→ Task to carry out
Retype the lines from the one containing "The net result" through the one containing "HENRY P. LOPEZ" in the items below, keeping them identical.

*** Data extract ***

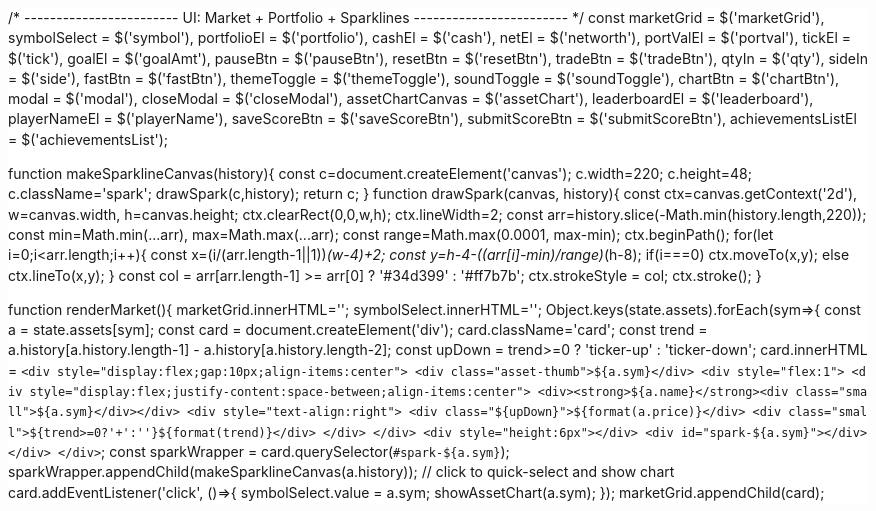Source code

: /* ------------------------
   UI: Market + Portfolio + Sparklines
   ------------------------ */
const marketGrid = $('marketGrid'), symbolSelect = $('symbol'), portfolioEl = $('portfolio'),
      cashEl = $('cash'), netEl = $('networth'), portValEl = $('portval'), tickEl = $('tick'),
      goalEl = $('goalAmt'), pauseBtn = $('pauseBtn'), resetBtn = $('resetBtn'),
      tradeBtn = $('tradeBtn'), qtyIn = $('qty'), sideIn = $('side'), fastBtn = $('fastBtn'),
      themeToggle = $('themeToggle'), soundToggle = $('soundToggle'),
      chartBtn = $('chartBtn'), modal = $('modal'), closeModal = $('closeModal'), assetChartCanvas = $('assetChart'),
      leaderboardEl = $('leaderboard'), playerNameEl = $('playerName'), saveScoreBtn = $('saveScoreBtn'), submitScoreBtn = $('submitScoreBtn'),
      achievementsListEl = $('achievementsList');

function makeSparklineCanvas(history){ const c=document.createElement('canvas'); c.width=220; c.height=48; c.className='spark'; drawSpark(c,history); return c; }
function drawSpark(canvas, history){ const ctx=canvas.getContext('2d'), w=canvas.width, h=canvas.height; ctx.clearRect(0,0,w,h); ctx.lineWidth=2; const arr=history.slice(-Math.min(history.length,220)); const min=Math.min(...arr), max=Math.max(...arr); const range=Math.max(0.0001, max-min); ctx.beginPath(); for(let i=0;i<arr.length;i++){ const x=(i/(arr.length-1||1))*(w-4)+2; const y=h-4-((arr[i]-min)/range)*(h-8); if(i===0) ctx.moveTo(x,y); else ctx.lineTo(x,y); } const col = arr[arr.length-1] >= arr[0] ? '#34d399' : '#ff7b7b'; ctx.strokeStyle = col; ctx.stroke(); }

function renderMarket(){
  marketGrid.innerHTML=''; symbolSelect.innerHTML='';
  Object.keys(state.assets).forEach(sym=>{
    const a = state.assets[sym];
    const card = document.createElement('div'); card.className='card';
    const trend = a.history[a.history.length-1] - a.history[a.history.length-2];
    const upDown = trend>=0 ? 'ticker-up' : 'ticker-down';
    card.innerHTML = `
      <div style="display:flex;gap:10px;align-items:center">
        <div class="asset-thumb">${a.sym}</div>
        <div style="flex:1">
          <div style="display:flex;justify-content:space-between;align-items:center">
            <div><strong>${a.name}</strong><div class="small">${a.sym}</div></div>
            <div style="text-align:right">
              <div class="${upDown}">${format(a.price)}</div>
              <div class="small">${trend>=0?'+':''}${format(trend)}</div>
            </div>
          </div>
          <div style="height:6px"></div>
          <div id="spark-${a.sym}"></div>
        </div>
      </div>
    `;
    const sparkWrapper = card.querySelector(`#spark-${a.sym}`);
    sparkWrapper.appendChild(makeSparklineCanvas(a.history));
    // click to quick-select and show chart
    card.addEventListener('click', ()=>{ symbolSelect.value = a.sym; showAssetChart(a.sym); });
    marketGrid.appendChild(card);
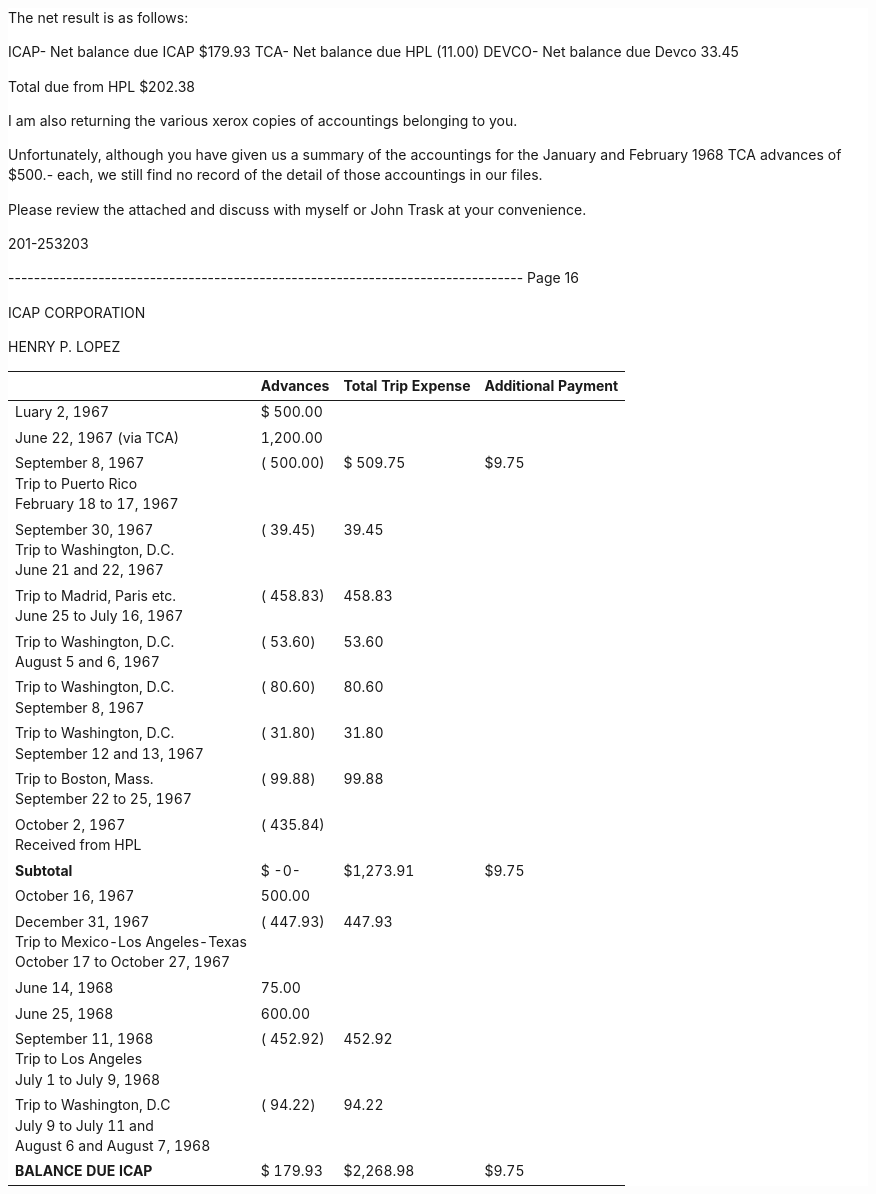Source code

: The net result is as follows:

ICAP- Net balance due ICAP $179.93
TCA- Net balance due HPL (11.00)
DEVCO- Net balance due Devco 33.45

Total due from HPL $202.38

I am also returning the various xerox copies of accountings belonging to you.

Unfortunately, although you have given us a summary of the accountings for the January and February 1968 TCA advances of $500.- each, we still find no record of the detail of those accountings in our files.

Please review the attached and discuss with myself or John Trask at your convenience.

201-253203


-------------------------------------------------------------------------------- Page 16

ICAP CORPORATION

HENRY P. LOPEZ

|                                                                                         | Advances  | Total Trip Expense | Additional Payment |
| --------------------------------------------------------------------------------------- | --------- | ------------------ | ------------------ |
| Luary 2, 1967                                                                           | $ 500.00  |                    |                    |
| June 22, 1967 (via TCA)                                                                 | 1,200.00  |                    |                    |
| September 8, 1967<br>Trip to Puerto Rico<br>February 18 to 17, 1967                     | ( 500.00) | $ 509.75           | $9.75              |
| September 30, 1967<br>Trip to Washington, D.C.<br>June 21 and 22, 1967                  | ( 39.45)  | 39.45              |                    |
| Trip to Madrid, Paris etc.<br>June 25 to July 16, 1967                                  | ( 458.83) | 458.83             |                    |
| Trip to Washington, D.C.<br>August 5 and 6, 1967                                        | ( 53.60)  | 53.60              |                    |
| Trip to Washington, D.C.<br>September 8, 1967                                           | ( 80.60)  | 80.60              |                    |
| Trip to Washington, D.C.<br>September 12 and 13, 1967                                   | ( 31.80)  | 31.80              |                    |
| Trip to Boston, Mass.<br>September 22 to 25, 1967                                       | ( 99.88)  | 99.88              |                    |
| October 2, 1967<br>Received from HPL                                                    | ( 435.84) |                    |                    |
| **Subtotal**                                                                            | $ -0-     | $1,273.91          | $9.75              |
| October 16, 1967                                                                        | 500.00    |                    |                    |
| December 31, 1967<br>Trip to Mexico-Los Angeles-Texas<br>October 17 to October 27, 1967 | ( 447.93) | 447.93             |                    |
| June 14, 1968                                                                           | 75.00     |                    |                    |
| June 25, 1968                                                                           | 600.00    |                    |                    |
| September 11, 1968<br>Trip to Los Angeles<br>July 1 to July 9, 1968                     | ( 452.92) | 452.92             |                    |
| Trip to Washington, D.C<br>July 9 to July 11 and<br>August 6 and August 7, 1968         | ( 94.22)  | 94.22              |                    |
| **BALANCE DUE ICAP**                                                                    | $ 179.93  | $2,268.98          | $9.75              |
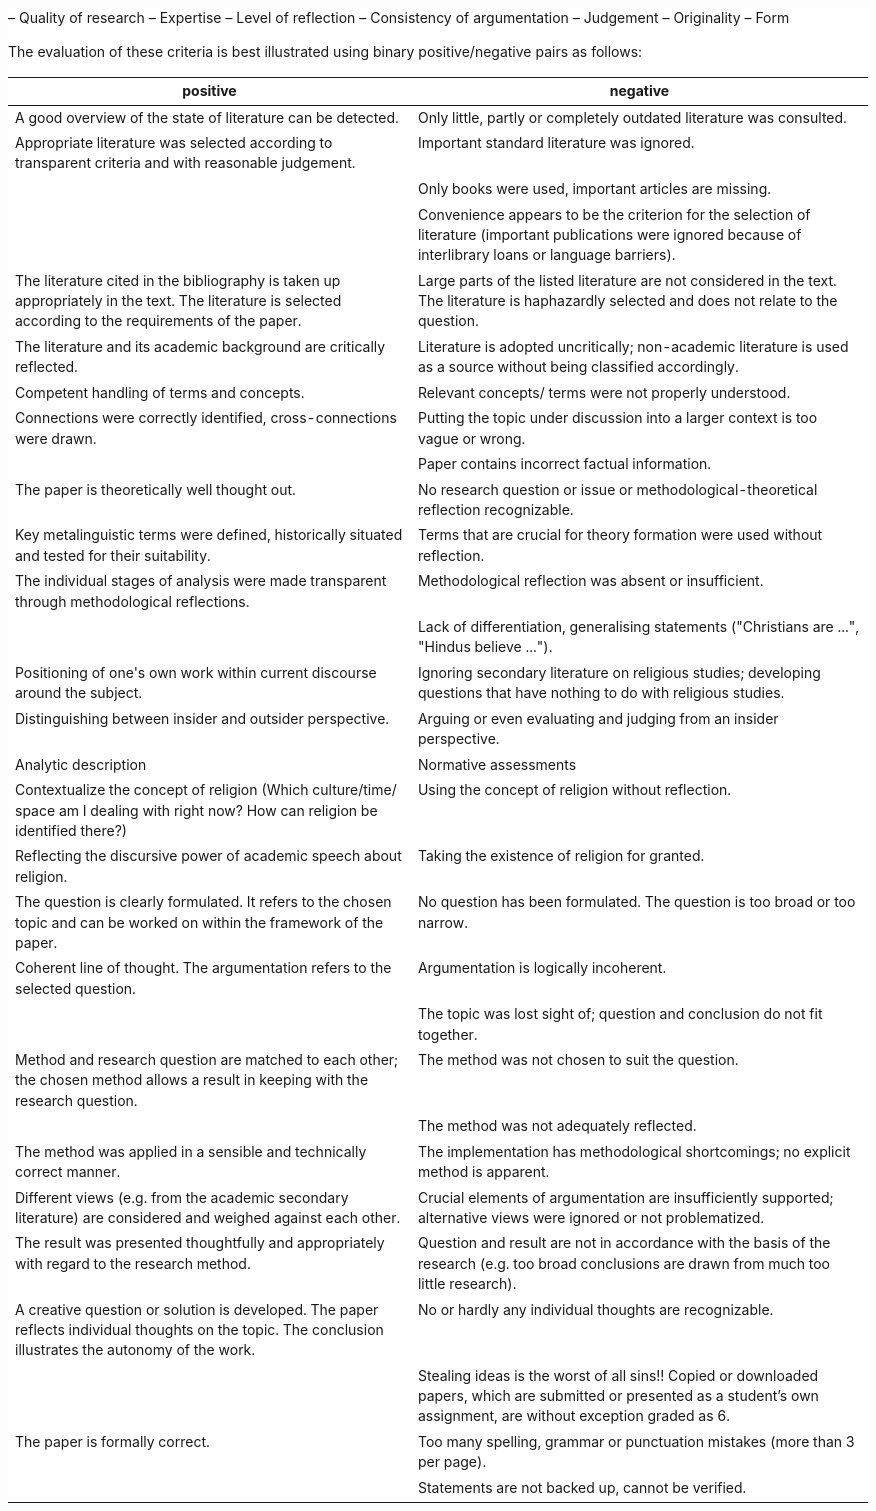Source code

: –	Quality of research
–	Expertise
–	Level of reflection
–	Consistency of argumentation
–	Judgement
–	Originality
–	Form

The evaluation of these criteria is best illustrated using binary positive/negative pairs as follows: 

| positive | negative |
|--------------------------------------|--------------------------------------|
| A good overview of the state of literature can be detected. | Only little, partly or completely outdated literature was consulted. |
| Appropriate literature was selected according to transparent criteria and with reasonable judgement. | Important standard literature was ignored. |
|  | Only books were used, important articles are missing. |
|  | Convenience appears to be the criterion for the selection of literature (important publications were ignored because of interlibrary loans or language barriers). |
| The literature cited in the bibliography is taken up appropriately in the text. The literature is selected according to the requirements of the paper. | Large parts of the listed literature are not considered in the text. The literature is haphazardly selected and does not relate to the question. |
| The literature and its academic background are critically reflected. | Literature is adopted uncritically; non-academic literature is used as a source without being classified accordingly. |
| Competent handling of terms and concepts. | Relevant concepts/ terms were not properly understood. |
| Connections were correctly identified, cross-connections were drawn. | Putting the topic under discussion into a larger context is too vague or wrong. |
|  | Paper contains incorrect factual information. |
| The paper is theoretically well thought out. | No research question or issue or methodological-theoretical reflection recognizable. |
| Key metalinguistic terms were defined, historically situated and tested for their suitability. | Terms that are crucial for theory formation were used without reflection. |
| The individual stages of analysis were made transparent through methodological reflections. | Methodological reflection was absent or insufficient. |
|  | Lack of differentiation, generalising statements ("Christians are ...", "Hindus believe ..."). |
| Positioning of one's own work within current discourse around the subject. | Ignoring secondary literature on religious studies; developing questions that have nothing to do with religious studies. |
| Distinguishing between insider and outsider perspective. | Arguing or even evaluating and judging from an insider perspective. |
| Analytic description | Normative assessments |
| Contextualize the concept of religion (Which culture/​time/​space am I dealing with right now? How can religion be identified there?) | Using the concept of religion without reflection. |
| Reflecting the discursive power of academic speech about religion. | Taking the existence of religion for granted. |
| The question is clearly formulated. It refers to the chosen topic and can be worked on within the framework of the paper. | No question has been formulated. The question is too broad or too narrow. |
| Coherent line of thought. The argumentation refers to the selected question. | Argumentation is logically incoherent. |
|  | The topic was lost sight of; question and conclusion do not fit together. |
| Method and research question are matched to each other; the chosen method allows a result in keeping with the research question. | The method was not chosen to suit the question. |
|  | The method was not adequately reflected. |
| The method was applied in a sensible and technically correct manner. | The implementation has methodological shortcomings; no explicit method is apparent. |
| Different views (e.g. from the academic secondary literature) are considered and weighed against each other. | Crucial elements of argumentation are insufficiently supported; alternative views were ignored or not problematized. |
| The result was presented thoughtfully and appropriately with regard to the research method. | Question and result are not in accordance with the basis of the research (e.g. too broad conclusions are drawn from much too little research). |
| A creative question or solution is developed. The paper reflects individual thoughts on the topic. The conclusion illustrates the autonomy of the work. | No or hardly any individual thoughts are recognizable. |
|  | Stealing ideas is the worst of all sins!! Copied or downloaded papers, which are submitted or presented as a student’s own assignment, are without exception graded as 6. |
| The paper is formally correct. | Too many spelling, grammar or punctuation mistakes (more than 3 per page). |
|  | Statements are not backed up, cannot be verified. |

*** End of Data extract ***

→ Task answer
: The net result is as follows:

ICAP- Net balance due ICAP $179.93
TCA- Net balance due HPL (11.00)
DEVCO- Net balance due Devco 33.45

Total due from HPL $202.38

I am also returning the various xerox copies of accountings belonging to you.

Unfortunately, although you have given us a summary of the accountings for the January and February 1968 TCA advances of $500.- each, we still find no record of the detail of those accountings in our files.

Please review the attached and discuss with myself or John Trask at your convenience.

201-253203


-------------------------------------------------------------------------------- Page 16

ICAP CORPORATION

HENRY P. LOPEZ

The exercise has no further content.